Your instructions:
Please quote exactly the lines below from the line containing "resisteixen generacions rere" to the line containing "Kehribar dizisinde rol oynamıştır.", both lines included, and nothing else.

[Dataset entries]

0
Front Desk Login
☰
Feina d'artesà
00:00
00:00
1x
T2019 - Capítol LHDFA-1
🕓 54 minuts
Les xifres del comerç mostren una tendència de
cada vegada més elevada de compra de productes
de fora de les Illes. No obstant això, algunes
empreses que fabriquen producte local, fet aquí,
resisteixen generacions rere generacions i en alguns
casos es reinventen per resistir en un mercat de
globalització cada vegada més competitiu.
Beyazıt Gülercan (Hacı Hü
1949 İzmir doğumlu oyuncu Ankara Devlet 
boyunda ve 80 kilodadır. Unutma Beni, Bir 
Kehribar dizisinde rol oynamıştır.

---

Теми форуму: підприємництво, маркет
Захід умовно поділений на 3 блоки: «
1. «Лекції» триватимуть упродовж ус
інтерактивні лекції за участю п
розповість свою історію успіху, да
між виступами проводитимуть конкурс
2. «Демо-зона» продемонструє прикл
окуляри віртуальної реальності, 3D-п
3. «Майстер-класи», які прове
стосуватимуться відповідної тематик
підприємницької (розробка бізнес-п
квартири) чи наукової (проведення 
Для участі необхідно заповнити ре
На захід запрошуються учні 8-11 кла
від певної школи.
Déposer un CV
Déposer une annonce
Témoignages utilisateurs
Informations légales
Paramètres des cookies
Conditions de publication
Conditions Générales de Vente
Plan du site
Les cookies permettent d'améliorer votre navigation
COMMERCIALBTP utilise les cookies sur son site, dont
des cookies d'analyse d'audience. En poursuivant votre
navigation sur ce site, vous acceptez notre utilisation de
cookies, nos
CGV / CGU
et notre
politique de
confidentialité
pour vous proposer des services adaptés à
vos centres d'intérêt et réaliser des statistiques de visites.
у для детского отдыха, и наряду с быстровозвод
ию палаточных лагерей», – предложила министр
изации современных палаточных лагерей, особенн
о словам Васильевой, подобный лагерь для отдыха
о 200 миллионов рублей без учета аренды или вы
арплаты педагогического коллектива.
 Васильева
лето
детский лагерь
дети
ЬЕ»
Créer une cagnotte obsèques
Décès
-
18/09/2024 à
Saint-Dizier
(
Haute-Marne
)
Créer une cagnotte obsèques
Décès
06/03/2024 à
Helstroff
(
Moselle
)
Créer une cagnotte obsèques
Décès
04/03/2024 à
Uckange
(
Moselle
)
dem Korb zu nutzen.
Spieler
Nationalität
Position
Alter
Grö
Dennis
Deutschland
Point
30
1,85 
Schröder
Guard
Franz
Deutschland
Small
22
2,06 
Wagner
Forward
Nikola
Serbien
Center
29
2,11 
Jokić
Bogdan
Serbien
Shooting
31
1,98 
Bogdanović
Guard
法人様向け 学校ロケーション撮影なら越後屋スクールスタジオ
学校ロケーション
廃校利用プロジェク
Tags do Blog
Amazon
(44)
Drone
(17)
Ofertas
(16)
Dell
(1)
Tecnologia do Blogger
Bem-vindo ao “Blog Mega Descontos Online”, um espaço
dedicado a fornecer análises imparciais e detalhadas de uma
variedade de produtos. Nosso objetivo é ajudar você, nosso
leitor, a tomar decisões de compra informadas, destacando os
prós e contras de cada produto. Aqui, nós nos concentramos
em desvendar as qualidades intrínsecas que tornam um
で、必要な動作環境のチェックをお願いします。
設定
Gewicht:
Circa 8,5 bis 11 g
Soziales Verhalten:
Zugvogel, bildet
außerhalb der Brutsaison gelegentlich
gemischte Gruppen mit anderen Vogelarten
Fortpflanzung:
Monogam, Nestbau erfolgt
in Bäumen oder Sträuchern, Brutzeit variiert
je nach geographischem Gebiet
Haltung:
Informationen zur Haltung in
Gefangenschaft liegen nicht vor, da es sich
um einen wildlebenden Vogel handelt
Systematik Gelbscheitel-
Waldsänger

Result of this exercise:
resisteixen generacions rere generacions i en alguns
casos es reinventen per resistir en un mercat de
globalització cada vegada més competitiu.
Beyazıt Gülercan (Hacı Hü
1949 İzmir doğumlu oyuncu Ankara Devlet 
boyunda ve 80 kilodadır. Unutma Beni, Bir 
Kehribar dizisinde rol oynamıştır.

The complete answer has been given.